INFORMATION SHOWN:

_ _ _

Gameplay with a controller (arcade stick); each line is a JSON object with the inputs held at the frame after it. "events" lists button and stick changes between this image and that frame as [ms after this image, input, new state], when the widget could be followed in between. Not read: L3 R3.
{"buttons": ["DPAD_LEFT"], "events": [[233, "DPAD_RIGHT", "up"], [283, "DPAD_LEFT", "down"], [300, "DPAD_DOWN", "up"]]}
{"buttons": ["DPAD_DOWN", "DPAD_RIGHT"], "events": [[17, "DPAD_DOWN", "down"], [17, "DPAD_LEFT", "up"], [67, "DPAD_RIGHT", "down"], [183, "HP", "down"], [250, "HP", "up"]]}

_ _ _

EXERCISE AIM: An exact copy of every line above, start to finish, is required.

TASK RESULT:
Gameplay with a controller (arcade stick); each line is a JSON object with the inputs held at the frame after it. "events" lists button and stick changes between this image and that frame as [ms after this image, input, new state], when the widget could be followed in between. Not read: L3 R3.
{"buttons": ["DPAD_LEFT"], "events": [[233, "DPAD_RIGHT", "up"], [283, "DPAD_LEFT", "down"], [300, "DPAD_DOWN", "up"]]}
{"buttons": ["DPAD_DOWN", "DPAD_RIGHT"], "events": [[17, "DPAD_DOWN", "down"], [17, "DPAD_LEFT", "up"], [67, "DPAD_RIGHT", "down"], [183, "HP", "down"], [250, "HP", "up"]]}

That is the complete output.